Campaign for real turnstiles

Veronika Romashkina has an excellent blogpost “Arrows Zoo”, which mostly explains the several semantically distinct uses of the symbols -> and <- in Haskell.

It gives a brief mention of =>, but in fact there are two very different uses of this arrow, and I think the difference between them is liable to confuse. They are:

=> as implication

The => symbol resembles the mathematical symbol ⇒, which denotes implication: to a mathematician “pq” means “p implies q”, which is the same thing as “if p, then q”.

Within constraints themselves, the => symbol has been usable since the QuantifiedConstraints extension was made available in GHC 8.6.1, and implication is the only interpretation of it. The example given in the manual is of trees parametric in the data structure used in the branches, as well as in the leaves:

data Rose f a = Branch a (f (Rose f a))

instance (Eq a, forall b. (Eq b) => Eq (f b))
      => Eq (Rose f a)
  where
    (Branch x1 c1) == (Branch x2 c2)
      = x1==x2 && c1==c2

The use of => within the constraint is an implication: “if b has a notion of equality so does f b”.

=> as turnstile

The more common use of =>, however, is to separate contexts from class definitions and instances. This can’t be seen to stand for ⇒: it is what type theorists write as ⊢ (the “turnstile”). When one writes

class Eq a => Ord a

that means “in order for it to make sense to talk about a being an ordered type, we must know that a has a notion of equality”.

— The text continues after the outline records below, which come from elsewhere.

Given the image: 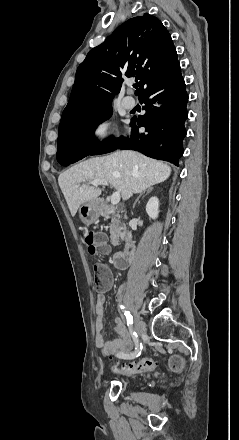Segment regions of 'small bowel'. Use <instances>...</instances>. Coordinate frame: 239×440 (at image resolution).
Wrapping results in <instances>:
<instances>
[{"label": "small bowel", "instance_id": "small-bowel-1", "mask_svg": "<svg viewBox=\"0 0 239 440\" xmlns=\"http://www.w3.org/2000/svg\"><path fill=\"white\" fill-rule=\"evenodd\" d=\"M106 267V266H105ZM109 281L104 287V290L96 295L95 311L97 314L95 327H96V337L95 342L97 347L101 350L104 355H118L120 353H126L132 347V340L127 330L123 320L120 317L115 318V333L117 337L114 340H106L103 334L104 329V304L105 295L104 291L109 287L111 272L106 267ZM123 294V288L118 290V296L121 297Z\"/></svg>", "mask_w": 239, "mask_h": 440}]
</instances>
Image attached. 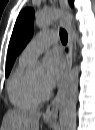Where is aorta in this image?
Listing matches in <instances>:
<instances>
[{
    "mask_svg": "<svg viewBox=\"0 0 95 130\" xmlns=\"http://www.w3.org/2000/svg\"><path fill=\"white\" fill-rule=\"evenodd\" d=\"M58 19L71 20L74 23V16L68 11L49 8L42 11L35 18V25L43 28ZM35 73L40 71V66L35 64ZM79 67L77 65L67 75L60 94L59 105V130H76V103L78 95Z\"/></svg>",
    "mask_w": 95,
    "mask_h": 130,
    "instance_id": "aorta-1",
    "label": "aorta"
}]
</instances>
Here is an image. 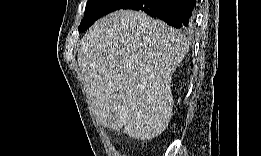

This is not an implication. It does in fact create an implication, but it’s the wrong way around: we have Ord a => Eq a: if a is ordered then certainly a has a notion of equality.

Instance definitions are slightly closer to implications, but behave somewhat differently: if we write

instance Ord k => Ord (Set k)

then there is not just an implication but an equivalence (assuming we are not using the IncoherentInstances language extension, whose use is rare and problematic anyway): if k has an ordering then Set k does, but also if Set k has an ordering then k does (since, without incoherent instances, there can be no other way to order Set k).

Moralising

It would probably be better if Haskell used a proper turnstyle symbol instead of =>. Notation that makes it clear that one is an implication and the other delimits a context would be better.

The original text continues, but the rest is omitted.